May 25, 2006 - Santa Cruz, CA, USA

Santa Cruz, CA: Santa Cruz officials this week confirmed that a municipal initiative that seeks to make marijuana law enforcement the city's "lowest priority" has been certified to appear on the November 2006 ballot. 

The measure, sponsored by Santa Cruz Citizens for Responsible Marijuana Policy, directs Santa Cruz police to make activities related to the investigation, citation, and/or arrest of adult cannabis users their lowest priority. It would also appoint a Community Oversight Committee to monitor police activity as it pertains to marijuana law enforcement. Seattle voters passed a similar proposal in 2003, which has led to a 75 percent reduction in citywide marijuana arrests.

According to the results of a November 2005 city poll, 85 percent of Santa Cruz voters oppose criminalizing adults who use cannabis.

If passed, the Santa Cruz initiative would also demand city officials express public support for regulating cannabis as a legally taxed commodity.

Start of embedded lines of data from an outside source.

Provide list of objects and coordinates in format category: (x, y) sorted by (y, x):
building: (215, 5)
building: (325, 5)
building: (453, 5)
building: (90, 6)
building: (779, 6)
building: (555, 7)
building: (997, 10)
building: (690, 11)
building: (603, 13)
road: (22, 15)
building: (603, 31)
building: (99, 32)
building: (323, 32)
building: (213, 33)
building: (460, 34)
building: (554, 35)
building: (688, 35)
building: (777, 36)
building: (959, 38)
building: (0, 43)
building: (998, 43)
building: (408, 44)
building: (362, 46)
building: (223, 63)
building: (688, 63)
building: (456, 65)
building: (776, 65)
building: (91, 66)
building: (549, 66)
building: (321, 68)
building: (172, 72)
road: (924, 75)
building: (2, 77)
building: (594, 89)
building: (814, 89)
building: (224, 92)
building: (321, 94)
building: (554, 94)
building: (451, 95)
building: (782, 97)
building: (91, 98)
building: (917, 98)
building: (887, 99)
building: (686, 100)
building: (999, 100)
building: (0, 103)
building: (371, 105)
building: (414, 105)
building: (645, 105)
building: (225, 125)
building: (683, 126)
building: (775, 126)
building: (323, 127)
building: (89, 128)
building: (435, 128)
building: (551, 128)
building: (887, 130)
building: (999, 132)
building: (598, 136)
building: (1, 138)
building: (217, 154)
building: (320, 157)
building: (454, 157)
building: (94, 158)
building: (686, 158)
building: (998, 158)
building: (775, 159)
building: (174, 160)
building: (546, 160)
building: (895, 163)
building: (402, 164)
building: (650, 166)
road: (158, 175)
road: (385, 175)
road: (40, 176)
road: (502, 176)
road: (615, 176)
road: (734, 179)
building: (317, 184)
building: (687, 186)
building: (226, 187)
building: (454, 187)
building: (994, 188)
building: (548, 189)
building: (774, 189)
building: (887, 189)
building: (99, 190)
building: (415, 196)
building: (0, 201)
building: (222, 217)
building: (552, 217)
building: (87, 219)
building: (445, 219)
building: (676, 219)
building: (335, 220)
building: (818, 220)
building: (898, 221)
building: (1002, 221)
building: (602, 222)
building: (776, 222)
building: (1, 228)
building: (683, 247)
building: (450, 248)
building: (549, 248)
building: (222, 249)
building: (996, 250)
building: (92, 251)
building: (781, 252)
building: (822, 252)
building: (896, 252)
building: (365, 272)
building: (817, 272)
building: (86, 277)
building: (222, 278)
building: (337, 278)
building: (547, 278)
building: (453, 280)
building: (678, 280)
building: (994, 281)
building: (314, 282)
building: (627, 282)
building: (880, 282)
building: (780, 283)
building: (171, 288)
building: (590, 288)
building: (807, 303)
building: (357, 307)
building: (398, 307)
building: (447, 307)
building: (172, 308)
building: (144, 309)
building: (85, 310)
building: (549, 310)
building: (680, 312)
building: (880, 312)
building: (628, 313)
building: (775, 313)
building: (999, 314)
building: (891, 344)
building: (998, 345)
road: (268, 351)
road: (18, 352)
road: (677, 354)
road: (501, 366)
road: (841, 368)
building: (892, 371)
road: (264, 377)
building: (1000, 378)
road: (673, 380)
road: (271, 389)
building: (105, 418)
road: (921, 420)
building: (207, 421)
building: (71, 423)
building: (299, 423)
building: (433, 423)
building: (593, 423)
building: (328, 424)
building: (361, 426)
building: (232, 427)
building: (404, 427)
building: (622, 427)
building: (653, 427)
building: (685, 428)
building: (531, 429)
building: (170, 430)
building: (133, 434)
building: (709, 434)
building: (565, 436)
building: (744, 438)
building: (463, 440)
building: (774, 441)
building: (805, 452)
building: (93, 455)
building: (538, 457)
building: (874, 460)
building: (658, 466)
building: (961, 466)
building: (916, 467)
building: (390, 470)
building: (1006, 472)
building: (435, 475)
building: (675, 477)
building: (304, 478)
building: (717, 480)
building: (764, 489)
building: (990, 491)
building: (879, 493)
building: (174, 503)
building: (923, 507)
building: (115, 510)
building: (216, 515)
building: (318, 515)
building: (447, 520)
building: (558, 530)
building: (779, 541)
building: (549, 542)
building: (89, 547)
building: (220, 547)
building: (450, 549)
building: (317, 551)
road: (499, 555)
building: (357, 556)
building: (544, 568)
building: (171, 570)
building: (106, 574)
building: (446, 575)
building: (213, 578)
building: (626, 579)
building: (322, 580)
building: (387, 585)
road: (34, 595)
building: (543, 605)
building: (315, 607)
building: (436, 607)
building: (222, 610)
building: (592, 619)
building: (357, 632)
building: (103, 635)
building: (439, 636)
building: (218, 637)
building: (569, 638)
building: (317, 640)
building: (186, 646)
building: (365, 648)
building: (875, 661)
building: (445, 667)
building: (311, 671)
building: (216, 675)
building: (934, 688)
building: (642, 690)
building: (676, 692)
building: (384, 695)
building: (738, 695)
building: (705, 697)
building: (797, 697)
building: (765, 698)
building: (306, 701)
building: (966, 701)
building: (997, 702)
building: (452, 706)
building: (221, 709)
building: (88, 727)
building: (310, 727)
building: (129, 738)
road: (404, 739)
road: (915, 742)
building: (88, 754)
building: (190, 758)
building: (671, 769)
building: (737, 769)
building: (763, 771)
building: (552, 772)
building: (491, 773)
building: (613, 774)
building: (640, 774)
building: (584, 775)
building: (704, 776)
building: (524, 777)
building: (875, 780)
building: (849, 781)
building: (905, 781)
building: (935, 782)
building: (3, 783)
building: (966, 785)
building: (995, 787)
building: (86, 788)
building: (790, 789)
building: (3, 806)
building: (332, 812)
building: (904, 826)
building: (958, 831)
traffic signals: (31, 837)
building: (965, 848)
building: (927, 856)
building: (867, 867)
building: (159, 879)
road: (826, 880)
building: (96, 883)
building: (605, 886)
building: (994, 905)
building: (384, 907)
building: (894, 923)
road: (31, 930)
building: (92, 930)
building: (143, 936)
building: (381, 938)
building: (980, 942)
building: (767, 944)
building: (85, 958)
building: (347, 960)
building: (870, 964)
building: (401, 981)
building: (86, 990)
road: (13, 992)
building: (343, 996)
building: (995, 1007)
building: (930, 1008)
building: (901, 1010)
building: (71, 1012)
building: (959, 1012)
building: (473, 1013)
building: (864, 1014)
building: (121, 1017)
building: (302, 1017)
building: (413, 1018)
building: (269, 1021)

Oakland voters approved a similar proposal in 2004.

Proponents are gathering signatures in support of similar city initiatives in Santa Barbara, Santa Monica, and West Hollywood in hopes of gaining support for a potential statewide measure in 2008.


----------



## CHRONIC_COVERED_HASH (May 28, 2006)

Yea I heard that Portland OR. is trying to do that also.


----------



## purple_chronic (Jun 6, 2006)

Ldy i always like your News!!!! when im high i like to read...

 Thanxx!!


----------